What is expected: Wherever the word "which" occurs in the listing, copy the whole line.

Data records:
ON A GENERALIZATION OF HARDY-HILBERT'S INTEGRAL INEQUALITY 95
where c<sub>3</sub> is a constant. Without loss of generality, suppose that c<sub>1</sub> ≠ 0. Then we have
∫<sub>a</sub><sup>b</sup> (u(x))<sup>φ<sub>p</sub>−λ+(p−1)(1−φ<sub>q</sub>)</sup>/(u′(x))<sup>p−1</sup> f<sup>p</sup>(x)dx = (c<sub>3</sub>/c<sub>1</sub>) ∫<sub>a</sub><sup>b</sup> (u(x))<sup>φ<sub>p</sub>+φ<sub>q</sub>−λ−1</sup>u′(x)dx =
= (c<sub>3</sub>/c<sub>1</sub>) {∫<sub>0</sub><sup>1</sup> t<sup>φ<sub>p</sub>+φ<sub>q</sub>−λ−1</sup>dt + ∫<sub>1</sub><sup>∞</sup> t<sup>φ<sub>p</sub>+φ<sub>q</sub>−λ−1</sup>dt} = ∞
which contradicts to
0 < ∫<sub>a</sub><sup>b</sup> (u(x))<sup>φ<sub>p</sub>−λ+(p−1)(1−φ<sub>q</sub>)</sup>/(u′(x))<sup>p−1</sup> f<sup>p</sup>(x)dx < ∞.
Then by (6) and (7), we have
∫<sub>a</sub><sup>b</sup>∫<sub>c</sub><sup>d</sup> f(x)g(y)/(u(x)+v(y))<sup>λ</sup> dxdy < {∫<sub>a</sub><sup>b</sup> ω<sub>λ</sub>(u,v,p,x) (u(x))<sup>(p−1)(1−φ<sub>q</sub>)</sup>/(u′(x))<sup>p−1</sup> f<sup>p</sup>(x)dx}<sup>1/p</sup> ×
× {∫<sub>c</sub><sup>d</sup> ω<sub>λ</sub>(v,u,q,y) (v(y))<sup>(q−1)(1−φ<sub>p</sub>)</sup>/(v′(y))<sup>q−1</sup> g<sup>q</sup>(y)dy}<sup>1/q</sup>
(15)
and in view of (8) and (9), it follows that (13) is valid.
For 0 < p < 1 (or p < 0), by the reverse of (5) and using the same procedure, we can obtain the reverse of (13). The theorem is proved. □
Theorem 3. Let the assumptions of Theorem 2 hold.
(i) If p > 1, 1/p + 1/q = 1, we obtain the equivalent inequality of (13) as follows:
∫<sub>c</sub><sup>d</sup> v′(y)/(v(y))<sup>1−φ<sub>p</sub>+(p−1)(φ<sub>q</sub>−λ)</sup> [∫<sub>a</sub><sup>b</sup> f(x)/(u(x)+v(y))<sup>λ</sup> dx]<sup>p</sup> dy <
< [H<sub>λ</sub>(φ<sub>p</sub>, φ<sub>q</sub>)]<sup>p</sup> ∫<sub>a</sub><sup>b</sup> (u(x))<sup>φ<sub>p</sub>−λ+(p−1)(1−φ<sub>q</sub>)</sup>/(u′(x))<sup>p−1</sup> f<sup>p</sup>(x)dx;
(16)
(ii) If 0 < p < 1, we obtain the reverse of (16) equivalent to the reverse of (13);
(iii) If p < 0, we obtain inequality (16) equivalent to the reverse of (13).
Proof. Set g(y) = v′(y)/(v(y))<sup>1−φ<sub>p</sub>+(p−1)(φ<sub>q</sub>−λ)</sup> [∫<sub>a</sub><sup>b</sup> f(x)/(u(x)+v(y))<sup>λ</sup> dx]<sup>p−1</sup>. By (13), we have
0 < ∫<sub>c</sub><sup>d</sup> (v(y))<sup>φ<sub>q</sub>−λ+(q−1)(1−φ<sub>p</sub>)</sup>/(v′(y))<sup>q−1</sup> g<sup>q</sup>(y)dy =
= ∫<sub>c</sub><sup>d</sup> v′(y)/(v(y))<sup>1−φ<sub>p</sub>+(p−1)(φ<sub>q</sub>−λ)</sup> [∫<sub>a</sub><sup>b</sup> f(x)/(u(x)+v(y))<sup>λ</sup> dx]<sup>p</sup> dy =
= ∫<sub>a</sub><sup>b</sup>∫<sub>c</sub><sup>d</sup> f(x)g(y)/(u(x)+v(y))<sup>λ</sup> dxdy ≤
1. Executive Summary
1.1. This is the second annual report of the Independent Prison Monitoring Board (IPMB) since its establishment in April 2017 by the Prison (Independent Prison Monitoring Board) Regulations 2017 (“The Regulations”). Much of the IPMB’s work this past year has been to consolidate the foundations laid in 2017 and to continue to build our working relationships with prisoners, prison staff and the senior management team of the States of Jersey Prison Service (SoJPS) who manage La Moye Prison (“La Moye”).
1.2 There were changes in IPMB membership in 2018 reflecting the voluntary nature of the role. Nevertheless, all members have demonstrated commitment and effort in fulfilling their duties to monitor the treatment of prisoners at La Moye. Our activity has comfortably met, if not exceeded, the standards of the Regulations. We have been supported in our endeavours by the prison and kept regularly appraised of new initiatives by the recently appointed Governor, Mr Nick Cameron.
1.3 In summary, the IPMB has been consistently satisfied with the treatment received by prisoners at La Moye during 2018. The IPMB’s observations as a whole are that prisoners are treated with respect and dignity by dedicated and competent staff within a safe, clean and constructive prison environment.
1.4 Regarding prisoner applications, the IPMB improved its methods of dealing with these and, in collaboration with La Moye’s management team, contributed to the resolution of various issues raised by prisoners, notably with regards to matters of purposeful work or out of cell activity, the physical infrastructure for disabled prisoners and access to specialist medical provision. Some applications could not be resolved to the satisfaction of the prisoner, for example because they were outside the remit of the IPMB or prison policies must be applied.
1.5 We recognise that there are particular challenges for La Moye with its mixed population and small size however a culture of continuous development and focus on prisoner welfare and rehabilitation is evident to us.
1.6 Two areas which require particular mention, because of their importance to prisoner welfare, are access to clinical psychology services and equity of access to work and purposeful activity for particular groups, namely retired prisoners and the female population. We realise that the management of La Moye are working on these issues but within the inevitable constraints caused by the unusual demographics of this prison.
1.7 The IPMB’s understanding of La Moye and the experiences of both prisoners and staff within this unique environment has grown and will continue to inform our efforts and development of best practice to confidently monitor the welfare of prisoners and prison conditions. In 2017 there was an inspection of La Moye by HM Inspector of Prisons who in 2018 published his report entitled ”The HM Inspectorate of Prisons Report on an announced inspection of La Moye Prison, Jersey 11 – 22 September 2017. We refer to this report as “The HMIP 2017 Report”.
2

Reply to the task:
which contradicts to
1.6 Two areas which require particular mention, because of their importance to prisoner welfare, are access to clinical psychology services and equity of access to work and purposeful activity for particular groups, namely retired prisoners and the female population. We realise that the management of La Moye are working on these issues but within the inevitable constraints caused by the unusual demographics of this prison.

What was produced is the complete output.